Nortel Networks, for example, is beta testing version 3.0 of the software for its Contivity VPN remote access concentrator, which can guarantee a minimum amount of bandwidth for each user or for groups of users. The upgrade, due next month, will let customers apply bandwidth rules to each VPN tunnel, says Bob Reason, senior manager of product marketing for the Contivity line. Similarly, Check Point Software Technologies sells a bandwidth management server, FloodGate-1, in conjunction with its firewall and VPN products.

Nevertheless, not all VPN product vendors are convinced broadband users are overwhelming corporate networks - at least, not yet.

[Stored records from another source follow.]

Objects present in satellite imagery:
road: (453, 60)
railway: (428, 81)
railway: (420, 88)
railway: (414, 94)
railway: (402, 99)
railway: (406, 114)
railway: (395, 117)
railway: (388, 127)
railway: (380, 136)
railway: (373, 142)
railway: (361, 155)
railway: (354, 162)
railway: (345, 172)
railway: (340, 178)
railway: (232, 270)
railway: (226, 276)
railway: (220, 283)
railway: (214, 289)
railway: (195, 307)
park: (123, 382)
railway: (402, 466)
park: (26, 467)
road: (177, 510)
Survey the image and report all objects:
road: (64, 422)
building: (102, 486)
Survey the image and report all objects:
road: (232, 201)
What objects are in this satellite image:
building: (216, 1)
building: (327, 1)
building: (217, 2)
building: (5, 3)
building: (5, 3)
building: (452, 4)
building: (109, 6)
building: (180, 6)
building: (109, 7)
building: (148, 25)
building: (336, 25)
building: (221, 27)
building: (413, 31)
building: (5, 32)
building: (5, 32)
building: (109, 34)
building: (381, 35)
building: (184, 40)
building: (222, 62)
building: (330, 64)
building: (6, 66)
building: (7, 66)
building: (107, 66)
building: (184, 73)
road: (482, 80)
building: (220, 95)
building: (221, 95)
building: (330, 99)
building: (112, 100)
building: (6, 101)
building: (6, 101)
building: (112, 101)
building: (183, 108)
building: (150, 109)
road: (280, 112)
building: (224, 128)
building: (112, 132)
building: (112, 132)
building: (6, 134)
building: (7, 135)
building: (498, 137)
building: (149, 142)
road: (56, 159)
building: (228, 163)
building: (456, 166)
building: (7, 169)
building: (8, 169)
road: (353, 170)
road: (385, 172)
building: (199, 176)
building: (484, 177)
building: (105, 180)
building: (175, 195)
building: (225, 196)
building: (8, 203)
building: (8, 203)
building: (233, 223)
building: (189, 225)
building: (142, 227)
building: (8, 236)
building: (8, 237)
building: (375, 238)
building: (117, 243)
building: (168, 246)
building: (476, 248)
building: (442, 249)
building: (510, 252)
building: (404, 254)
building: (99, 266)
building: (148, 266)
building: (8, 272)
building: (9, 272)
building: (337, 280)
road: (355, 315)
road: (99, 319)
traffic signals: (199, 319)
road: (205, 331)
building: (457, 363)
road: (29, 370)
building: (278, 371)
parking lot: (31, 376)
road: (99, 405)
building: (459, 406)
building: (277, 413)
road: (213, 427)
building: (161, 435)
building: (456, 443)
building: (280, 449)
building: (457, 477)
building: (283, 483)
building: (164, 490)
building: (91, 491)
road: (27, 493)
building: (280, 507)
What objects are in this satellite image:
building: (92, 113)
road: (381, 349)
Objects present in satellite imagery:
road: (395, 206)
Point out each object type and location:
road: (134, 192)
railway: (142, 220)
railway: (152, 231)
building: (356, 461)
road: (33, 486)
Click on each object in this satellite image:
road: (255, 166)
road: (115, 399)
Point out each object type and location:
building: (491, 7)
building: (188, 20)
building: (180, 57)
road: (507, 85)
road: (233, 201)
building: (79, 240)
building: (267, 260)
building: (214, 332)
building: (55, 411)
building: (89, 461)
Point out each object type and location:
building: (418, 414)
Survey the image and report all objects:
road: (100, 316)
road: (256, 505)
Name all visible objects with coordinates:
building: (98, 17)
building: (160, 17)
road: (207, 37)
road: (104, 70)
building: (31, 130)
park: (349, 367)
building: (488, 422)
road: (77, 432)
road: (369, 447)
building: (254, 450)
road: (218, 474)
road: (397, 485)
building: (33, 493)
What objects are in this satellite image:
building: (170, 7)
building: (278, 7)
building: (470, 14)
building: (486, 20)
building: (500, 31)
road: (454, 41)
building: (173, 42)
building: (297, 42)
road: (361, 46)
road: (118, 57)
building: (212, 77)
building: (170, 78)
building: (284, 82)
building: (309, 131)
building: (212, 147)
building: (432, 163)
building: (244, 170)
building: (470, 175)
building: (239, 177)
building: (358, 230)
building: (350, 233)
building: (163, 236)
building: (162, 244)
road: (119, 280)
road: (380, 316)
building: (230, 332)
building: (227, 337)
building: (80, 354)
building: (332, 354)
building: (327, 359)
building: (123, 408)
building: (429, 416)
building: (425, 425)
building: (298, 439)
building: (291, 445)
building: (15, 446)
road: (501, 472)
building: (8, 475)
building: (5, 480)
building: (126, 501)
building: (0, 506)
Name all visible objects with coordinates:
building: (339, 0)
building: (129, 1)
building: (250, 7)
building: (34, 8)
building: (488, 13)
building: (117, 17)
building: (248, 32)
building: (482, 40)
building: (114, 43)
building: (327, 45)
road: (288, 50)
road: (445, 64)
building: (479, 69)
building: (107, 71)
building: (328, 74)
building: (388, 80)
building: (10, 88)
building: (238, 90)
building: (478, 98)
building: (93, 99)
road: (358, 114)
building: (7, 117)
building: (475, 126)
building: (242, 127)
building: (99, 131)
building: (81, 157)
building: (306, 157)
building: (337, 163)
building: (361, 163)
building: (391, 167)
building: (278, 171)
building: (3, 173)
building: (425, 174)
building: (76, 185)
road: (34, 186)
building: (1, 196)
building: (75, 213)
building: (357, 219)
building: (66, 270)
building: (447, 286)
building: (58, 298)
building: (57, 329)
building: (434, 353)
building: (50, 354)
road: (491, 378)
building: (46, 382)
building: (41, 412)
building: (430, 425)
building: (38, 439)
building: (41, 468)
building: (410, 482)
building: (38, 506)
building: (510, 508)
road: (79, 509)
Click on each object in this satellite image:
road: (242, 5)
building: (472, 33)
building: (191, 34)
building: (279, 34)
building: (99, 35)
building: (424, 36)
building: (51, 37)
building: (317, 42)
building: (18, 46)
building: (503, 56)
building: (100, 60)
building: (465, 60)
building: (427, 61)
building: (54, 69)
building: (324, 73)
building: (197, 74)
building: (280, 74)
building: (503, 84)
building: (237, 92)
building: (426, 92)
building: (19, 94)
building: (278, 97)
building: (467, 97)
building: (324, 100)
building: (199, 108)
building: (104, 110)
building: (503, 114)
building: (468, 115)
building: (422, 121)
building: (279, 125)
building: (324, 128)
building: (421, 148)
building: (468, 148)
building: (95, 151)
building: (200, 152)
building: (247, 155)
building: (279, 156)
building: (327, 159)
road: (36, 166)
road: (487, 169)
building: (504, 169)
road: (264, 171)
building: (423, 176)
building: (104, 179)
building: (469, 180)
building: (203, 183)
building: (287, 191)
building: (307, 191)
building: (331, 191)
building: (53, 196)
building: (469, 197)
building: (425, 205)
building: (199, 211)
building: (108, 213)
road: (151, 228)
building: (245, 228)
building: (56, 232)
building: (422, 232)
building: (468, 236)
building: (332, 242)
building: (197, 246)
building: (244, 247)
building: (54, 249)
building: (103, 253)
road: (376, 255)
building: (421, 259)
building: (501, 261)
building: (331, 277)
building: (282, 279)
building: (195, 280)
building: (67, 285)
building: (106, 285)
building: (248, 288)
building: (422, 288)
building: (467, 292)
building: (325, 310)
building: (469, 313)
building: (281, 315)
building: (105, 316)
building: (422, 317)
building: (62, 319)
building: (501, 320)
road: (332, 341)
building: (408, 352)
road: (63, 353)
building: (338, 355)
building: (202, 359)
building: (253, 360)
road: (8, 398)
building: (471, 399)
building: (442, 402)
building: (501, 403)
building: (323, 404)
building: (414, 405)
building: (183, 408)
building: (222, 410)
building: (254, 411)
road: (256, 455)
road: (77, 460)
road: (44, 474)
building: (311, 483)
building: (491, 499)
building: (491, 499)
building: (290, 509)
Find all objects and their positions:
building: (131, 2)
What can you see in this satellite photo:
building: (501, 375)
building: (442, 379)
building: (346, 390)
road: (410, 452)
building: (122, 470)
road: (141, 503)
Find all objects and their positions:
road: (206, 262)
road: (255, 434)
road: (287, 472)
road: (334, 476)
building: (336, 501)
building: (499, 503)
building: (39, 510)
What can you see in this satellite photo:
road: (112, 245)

Lori Sylvia, senior product manager at VPN supplier Indus River Networks, which was recently acquired by Enterasys Networks, says network managers can avoid a reverse-bandwidth wallop through adequate capacity planning.

"We have customers who are operating VPNs that support thousands of users, and they're a mix of dial-up [modems], DSL and cable," she says. "They aren't having to do any sort of traffic shaping for this user or that user."

What's more, according to Nortel's Reason, the aggregate bandwidth of a company's remote-access users will never be needed all at once.

It may be true that most VPNs in use today aren't suffering from a bandwidth crunch, says Suketu Pandya, chief technology officer at Centricity, but once VPNs are more widely deployed, companies will have to figure out a way to manage the tidal wave of in-bound traffic. "You can't just throw bandwidth at it forever," he says.